• **Listed entries**
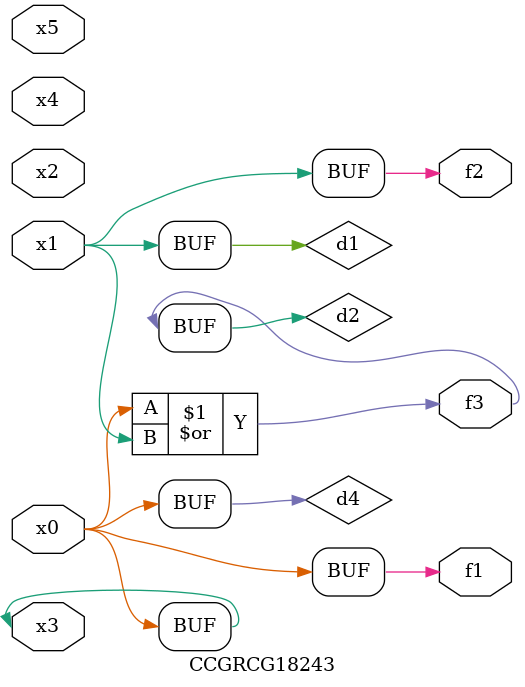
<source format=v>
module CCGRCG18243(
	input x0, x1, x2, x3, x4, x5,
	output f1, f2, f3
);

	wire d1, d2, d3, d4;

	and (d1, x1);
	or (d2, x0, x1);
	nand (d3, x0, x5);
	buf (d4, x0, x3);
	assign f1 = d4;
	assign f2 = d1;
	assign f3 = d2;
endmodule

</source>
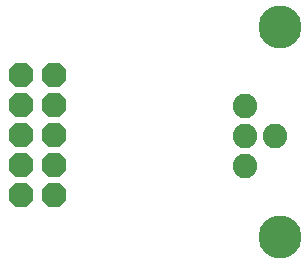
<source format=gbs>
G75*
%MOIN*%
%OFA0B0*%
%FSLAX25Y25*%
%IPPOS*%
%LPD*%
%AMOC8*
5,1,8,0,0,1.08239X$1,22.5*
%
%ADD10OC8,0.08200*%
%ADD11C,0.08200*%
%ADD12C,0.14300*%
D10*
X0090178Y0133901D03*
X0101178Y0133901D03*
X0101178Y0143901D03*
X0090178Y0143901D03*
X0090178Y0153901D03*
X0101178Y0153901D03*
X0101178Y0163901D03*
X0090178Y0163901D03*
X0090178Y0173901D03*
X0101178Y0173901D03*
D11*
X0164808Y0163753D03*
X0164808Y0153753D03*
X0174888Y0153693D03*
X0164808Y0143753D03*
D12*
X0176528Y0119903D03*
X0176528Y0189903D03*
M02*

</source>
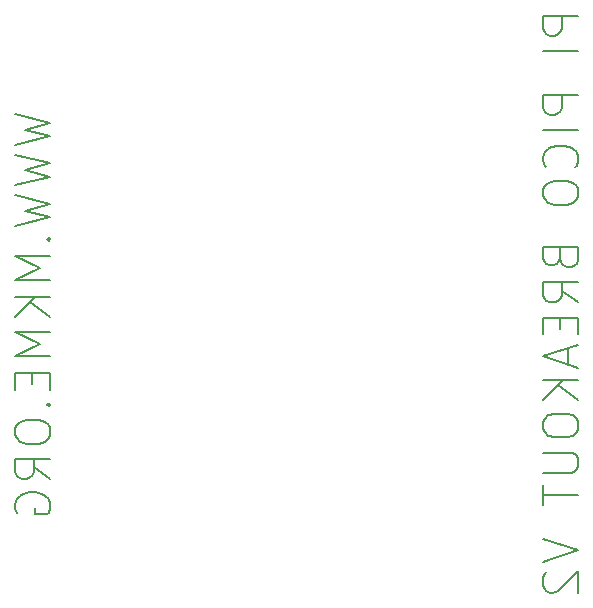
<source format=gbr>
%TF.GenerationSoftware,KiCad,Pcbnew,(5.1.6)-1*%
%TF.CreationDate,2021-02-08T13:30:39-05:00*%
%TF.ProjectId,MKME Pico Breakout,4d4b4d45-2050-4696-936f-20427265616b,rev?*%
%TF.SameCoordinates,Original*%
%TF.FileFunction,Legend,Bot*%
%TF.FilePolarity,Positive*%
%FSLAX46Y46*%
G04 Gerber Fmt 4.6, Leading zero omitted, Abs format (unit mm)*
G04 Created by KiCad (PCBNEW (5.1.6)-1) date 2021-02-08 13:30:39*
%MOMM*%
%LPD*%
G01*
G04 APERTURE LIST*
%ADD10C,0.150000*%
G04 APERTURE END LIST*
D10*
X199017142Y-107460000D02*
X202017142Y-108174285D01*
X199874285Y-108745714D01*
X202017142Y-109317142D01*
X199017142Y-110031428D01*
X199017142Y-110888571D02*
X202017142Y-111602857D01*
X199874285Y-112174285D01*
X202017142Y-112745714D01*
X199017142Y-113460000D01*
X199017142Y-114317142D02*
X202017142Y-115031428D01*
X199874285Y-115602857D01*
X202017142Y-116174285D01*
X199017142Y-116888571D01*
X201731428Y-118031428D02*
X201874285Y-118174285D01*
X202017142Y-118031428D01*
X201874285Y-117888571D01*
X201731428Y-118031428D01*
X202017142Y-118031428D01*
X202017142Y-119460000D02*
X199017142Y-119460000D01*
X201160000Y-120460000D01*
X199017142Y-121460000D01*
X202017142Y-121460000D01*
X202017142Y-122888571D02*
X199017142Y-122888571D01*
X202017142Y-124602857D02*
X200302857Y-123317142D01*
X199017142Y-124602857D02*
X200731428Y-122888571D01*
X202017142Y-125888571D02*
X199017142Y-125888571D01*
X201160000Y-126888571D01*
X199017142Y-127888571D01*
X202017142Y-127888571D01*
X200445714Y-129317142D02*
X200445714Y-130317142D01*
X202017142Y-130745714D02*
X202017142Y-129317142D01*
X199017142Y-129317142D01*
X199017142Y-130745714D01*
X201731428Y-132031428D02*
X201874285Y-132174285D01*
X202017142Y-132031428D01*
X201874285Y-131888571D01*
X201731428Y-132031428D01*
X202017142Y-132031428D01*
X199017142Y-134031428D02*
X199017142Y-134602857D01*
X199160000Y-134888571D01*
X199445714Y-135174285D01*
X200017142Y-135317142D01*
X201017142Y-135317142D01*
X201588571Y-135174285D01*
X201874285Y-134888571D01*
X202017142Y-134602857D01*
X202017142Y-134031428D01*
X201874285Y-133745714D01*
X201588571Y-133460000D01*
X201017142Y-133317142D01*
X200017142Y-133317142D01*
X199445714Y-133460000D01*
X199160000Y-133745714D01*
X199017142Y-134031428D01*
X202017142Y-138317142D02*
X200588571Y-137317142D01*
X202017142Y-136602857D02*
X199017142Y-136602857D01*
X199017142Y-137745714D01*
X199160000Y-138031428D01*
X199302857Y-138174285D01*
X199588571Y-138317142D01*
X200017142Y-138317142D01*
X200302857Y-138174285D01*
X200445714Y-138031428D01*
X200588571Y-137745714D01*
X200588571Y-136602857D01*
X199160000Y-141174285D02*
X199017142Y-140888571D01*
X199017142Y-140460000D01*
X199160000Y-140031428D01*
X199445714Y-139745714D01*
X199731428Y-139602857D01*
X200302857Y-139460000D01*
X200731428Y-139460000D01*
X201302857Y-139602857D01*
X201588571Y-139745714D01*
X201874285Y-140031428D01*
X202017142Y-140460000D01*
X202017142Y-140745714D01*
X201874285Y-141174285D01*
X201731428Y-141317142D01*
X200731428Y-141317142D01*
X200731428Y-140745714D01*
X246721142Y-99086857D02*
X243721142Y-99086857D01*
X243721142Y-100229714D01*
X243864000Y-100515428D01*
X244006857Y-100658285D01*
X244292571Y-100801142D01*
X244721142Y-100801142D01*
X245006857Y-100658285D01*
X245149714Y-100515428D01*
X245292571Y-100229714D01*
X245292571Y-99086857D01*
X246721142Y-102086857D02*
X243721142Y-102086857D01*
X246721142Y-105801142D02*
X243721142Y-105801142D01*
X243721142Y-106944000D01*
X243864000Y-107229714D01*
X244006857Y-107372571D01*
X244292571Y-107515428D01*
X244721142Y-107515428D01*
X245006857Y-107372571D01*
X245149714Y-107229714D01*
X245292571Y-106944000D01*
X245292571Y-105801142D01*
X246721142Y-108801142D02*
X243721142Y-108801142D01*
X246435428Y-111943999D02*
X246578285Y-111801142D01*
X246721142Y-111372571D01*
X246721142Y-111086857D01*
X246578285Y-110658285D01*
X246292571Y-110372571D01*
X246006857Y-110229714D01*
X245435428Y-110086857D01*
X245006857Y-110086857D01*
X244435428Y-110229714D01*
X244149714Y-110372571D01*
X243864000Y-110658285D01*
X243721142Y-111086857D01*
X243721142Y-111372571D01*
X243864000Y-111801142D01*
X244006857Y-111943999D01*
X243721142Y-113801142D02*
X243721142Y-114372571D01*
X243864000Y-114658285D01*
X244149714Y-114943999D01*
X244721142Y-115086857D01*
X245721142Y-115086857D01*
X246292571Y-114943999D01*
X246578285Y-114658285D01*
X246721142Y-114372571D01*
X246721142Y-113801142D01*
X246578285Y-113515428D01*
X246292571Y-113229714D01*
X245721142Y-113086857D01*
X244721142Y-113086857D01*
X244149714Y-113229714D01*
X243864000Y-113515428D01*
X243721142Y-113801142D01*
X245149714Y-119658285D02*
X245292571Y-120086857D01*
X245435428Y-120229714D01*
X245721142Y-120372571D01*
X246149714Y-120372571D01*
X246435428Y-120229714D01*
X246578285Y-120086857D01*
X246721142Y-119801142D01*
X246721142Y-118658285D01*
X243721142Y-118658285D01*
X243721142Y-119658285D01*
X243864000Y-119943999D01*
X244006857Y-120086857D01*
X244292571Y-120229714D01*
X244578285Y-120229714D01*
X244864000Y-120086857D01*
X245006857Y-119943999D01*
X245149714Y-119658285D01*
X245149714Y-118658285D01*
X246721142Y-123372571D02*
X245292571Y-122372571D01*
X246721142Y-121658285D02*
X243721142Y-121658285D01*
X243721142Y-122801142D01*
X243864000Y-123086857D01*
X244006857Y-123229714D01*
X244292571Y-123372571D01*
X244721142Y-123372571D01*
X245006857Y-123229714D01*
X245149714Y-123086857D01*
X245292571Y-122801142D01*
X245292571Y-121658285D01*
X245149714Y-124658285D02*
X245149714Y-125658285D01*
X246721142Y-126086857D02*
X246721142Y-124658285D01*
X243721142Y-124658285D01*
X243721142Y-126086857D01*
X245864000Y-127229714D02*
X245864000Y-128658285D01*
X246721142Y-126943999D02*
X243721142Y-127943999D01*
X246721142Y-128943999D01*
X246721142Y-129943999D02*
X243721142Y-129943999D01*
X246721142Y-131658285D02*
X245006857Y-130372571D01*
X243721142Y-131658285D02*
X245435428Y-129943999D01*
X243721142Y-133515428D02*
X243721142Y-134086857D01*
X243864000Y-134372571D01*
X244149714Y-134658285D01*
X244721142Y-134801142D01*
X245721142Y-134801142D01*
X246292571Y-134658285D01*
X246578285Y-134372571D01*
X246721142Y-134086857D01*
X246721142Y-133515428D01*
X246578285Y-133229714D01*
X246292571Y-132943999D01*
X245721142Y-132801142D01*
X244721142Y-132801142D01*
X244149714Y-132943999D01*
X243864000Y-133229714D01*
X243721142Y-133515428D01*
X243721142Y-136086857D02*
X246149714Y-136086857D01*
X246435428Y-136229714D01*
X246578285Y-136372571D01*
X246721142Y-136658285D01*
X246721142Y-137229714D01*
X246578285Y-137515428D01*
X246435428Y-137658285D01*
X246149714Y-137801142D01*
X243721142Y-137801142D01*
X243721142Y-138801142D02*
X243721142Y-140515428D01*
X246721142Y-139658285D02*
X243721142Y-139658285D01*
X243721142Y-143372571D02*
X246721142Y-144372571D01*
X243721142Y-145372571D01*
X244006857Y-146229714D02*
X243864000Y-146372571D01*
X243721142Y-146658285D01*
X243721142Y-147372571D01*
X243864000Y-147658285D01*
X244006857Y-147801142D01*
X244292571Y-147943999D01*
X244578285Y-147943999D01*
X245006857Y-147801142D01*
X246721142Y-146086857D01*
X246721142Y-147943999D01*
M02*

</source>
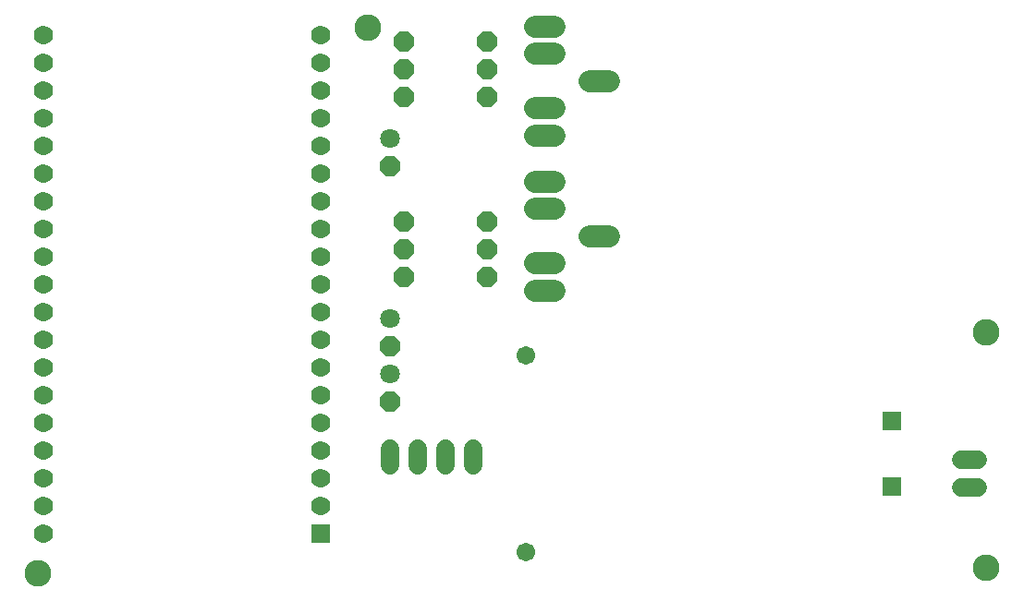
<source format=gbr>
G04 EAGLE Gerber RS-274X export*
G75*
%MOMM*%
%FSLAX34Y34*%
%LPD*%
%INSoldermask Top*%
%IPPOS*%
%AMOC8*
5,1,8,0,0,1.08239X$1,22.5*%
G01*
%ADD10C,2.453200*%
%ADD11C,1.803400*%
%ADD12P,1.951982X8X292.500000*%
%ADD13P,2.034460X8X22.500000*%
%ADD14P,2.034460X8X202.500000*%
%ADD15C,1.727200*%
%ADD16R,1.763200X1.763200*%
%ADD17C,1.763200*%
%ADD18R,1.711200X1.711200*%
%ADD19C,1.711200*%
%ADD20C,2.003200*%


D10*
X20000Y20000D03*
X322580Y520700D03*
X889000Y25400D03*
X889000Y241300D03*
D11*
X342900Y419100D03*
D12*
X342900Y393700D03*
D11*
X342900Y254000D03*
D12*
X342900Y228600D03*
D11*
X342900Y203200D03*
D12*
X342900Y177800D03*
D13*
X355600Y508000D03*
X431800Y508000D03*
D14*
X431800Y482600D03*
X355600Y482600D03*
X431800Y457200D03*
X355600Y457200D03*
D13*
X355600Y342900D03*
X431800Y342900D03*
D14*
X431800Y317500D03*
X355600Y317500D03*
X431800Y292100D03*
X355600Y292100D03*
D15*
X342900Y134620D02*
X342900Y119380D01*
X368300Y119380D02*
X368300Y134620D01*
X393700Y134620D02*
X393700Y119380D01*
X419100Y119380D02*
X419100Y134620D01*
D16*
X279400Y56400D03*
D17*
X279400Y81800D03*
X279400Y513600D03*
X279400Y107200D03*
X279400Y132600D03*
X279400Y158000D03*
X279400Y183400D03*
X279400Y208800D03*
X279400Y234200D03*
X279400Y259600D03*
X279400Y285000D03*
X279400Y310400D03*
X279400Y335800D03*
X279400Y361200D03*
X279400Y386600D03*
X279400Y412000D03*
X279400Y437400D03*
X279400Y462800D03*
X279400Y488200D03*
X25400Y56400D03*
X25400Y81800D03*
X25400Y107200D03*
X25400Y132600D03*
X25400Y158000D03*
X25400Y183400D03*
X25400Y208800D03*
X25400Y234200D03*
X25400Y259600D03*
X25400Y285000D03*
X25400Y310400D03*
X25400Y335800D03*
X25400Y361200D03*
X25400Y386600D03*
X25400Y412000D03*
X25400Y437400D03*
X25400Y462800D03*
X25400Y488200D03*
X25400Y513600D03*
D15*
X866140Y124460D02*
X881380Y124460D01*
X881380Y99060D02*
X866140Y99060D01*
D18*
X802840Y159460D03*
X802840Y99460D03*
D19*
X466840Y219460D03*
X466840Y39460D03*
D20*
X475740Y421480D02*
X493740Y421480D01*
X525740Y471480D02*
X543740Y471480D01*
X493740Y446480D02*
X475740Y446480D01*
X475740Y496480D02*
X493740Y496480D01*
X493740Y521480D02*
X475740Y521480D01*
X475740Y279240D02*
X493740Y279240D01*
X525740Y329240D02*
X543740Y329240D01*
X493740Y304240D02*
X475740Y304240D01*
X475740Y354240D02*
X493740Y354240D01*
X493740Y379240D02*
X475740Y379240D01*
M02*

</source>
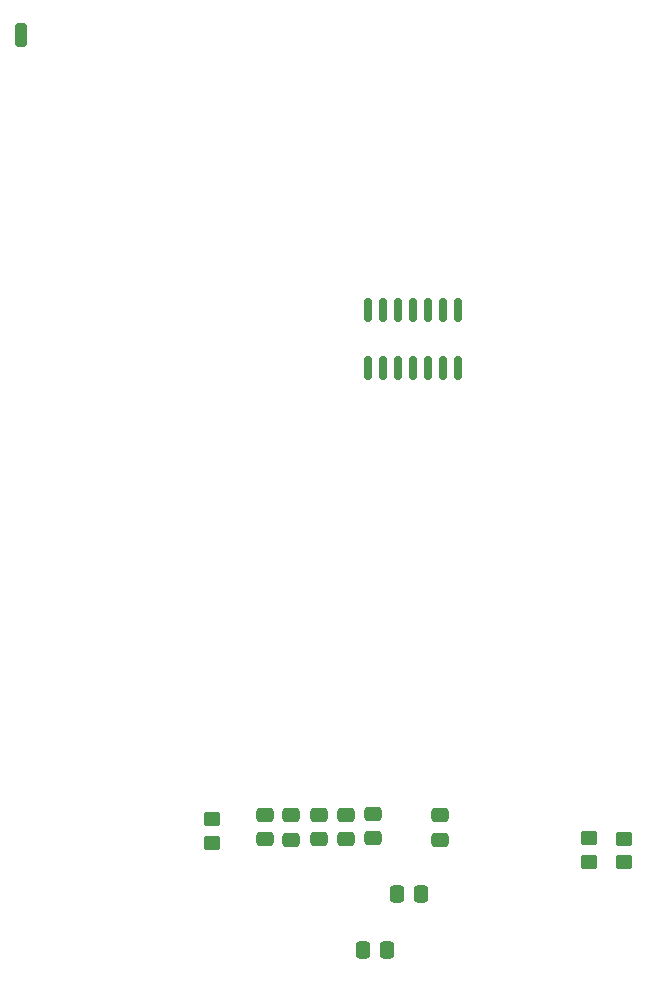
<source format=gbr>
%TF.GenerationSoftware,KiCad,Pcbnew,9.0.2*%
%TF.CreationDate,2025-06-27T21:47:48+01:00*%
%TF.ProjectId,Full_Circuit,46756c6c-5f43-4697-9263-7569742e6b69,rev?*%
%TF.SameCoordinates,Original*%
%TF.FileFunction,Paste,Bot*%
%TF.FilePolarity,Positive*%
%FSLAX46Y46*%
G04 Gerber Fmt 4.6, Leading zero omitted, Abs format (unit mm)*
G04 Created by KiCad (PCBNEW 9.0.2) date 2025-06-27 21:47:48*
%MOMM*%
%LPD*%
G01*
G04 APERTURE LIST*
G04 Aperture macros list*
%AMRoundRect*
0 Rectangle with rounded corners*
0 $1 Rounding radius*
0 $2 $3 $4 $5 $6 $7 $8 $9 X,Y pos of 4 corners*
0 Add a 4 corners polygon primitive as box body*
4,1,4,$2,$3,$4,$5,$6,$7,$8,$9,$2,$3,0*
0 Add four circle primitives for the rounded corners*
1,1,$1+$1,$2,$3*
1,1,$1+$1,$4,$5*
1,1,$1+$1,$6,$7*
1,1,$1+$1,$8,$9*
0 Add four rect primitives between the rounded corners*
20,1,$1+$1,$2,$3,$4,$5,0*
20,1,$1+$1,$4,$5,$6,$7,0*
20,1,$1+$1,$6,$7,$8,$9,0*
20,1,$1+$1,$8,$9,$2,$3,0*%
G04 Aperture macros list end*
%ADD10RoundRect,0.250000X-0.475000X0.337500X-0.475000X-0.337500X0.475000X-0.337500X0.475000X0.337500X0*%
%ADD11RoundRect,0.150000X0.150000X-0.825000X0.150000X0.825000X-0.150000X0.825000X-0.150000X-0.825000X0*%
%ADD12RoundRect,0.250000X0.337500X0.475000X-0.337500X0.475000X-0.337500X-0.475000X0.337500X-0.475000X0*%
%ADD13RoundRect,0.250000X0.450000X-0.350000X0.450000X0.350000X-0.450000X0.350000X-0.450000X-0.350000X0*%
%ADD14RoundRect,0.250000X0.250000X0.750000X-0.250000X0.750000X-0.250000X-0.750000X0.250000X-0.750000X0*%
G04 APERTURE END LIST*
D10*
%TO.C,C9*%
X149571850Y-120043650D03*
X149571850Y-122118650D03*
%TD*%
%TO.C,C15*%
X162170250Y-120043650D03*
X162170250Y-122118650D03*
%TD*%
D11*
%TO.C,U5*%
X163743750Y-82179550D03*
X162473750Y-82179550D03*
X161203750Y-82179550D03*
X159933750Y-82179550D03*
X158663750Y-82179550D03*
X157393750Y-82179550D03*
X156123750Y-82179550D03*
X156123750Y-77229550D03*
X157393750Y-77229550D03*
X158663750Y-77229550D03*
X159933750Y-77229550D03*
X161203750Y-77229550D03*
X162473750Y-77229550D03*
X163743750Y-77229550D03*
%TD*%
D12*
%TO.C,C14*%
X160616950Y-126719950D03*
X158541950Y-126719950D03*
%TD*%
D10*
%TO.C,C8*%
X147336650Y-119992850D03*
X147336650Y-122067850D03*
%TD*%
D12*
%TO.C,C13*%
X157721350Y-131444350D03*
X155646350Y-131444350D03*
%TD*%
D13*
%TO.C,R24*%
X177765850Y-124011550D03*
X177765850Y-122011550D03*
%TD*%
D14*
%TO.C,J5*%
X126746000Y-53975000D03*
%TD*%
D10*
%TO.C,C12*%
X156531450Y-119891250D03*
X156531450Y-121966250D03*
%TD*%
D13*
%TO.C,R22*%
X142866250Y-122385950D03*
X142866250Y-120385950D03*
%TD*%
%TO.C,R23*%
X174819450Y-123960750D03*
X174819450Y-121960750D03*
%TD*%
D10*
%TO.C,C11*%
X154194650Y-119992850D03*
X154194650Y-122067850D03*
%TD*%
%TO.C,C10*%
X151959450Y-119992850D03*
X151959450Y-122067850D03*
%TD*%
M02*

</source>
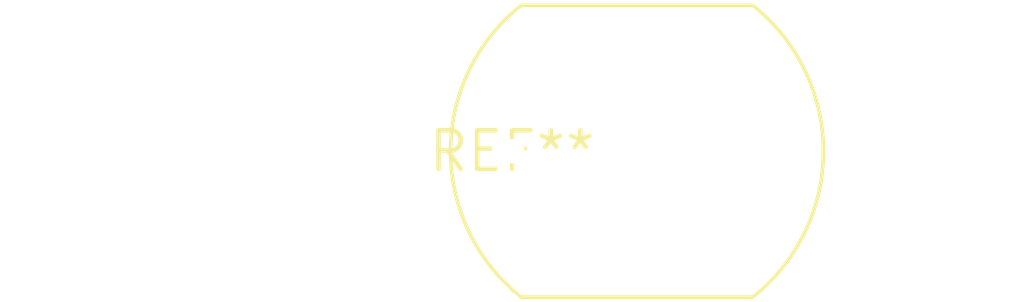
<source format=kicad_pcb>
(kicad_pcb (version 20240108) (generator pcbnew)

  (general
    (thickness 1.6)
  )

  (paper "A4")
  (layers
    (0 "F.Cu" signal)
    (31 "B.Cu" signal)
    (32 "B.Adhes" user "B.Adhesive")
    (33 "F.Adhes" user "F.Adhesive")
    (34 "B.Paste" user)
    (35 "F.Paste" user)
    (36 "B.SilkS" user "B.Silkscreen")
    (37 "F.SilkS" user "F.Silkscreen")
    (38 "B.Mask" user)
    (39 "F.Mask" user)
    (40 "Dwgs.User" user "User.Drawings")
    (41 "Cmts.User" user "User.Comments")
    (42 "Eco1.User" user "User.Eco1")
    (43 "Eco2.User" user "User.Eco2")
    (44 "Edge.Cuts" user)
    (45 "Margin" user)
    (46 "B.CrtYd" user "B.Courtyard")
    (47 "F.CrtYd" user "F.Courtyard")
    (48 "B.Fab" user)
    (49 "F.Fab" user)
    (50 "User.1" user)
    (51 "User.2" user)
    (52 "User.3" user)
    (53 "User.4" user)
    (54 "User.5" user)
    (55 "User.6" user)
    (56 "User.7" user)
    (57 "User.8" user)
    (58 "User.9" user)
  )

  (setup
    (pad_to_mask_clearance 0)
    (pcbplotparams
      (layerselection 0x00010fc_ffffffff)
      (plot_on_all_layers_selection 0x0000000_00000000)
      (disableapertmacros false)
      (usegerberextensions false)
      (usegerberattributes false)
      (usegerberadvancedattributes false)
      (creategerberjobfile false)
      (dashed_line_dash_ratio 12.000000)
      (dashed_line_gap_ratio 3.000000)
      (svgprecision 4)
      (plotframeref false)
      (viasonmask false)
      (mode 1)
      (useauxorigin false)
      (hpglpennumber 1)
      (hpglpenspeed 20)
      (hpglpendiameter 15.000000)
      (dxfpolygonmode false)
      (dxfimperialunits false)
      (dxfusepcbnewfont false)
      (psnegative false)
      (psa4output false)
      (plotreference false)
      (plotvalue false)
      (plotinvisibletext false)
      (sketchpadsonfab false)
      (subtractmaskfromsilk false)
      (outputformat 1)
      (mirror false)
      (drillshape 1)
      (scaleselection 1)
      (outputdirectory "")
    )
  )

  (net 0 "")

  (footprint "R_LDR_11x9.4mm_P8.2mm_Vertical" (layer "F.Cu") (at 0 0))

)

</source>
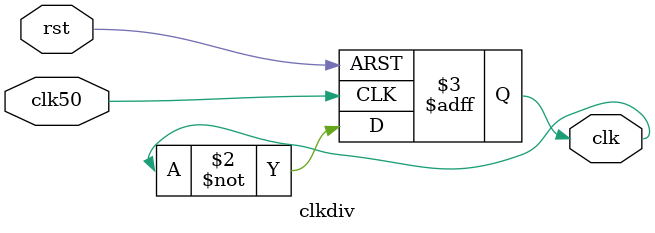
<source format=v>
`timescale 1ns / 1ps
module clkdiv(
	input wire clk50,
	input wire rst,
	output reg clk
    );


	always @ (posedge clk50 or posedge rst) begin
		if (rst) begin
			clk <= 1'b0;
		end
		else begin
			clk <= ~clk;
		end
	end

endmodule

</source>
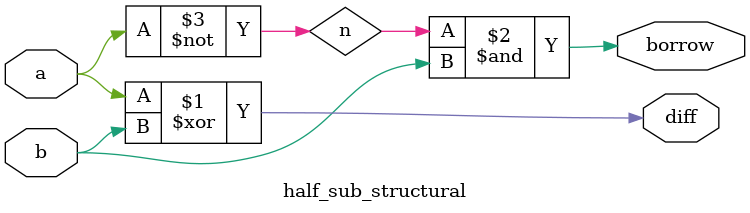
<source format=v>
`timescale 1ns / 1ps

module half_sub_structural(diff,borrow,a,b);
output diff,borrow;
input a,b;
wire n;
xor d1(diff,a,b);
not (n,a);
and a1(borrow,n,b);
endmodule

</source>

• **Exercise brief**
Could you retype exactly the lines above from the one containing "output diff,borrow;" through the last line of the records, both included, and nothing else?

• **Problem solution**
output diff,borrow;
input a,b;
wire n;
xor d1(diff,a,b);
not (n,a);
and a1(borrow,n,b);
endmodule

</source>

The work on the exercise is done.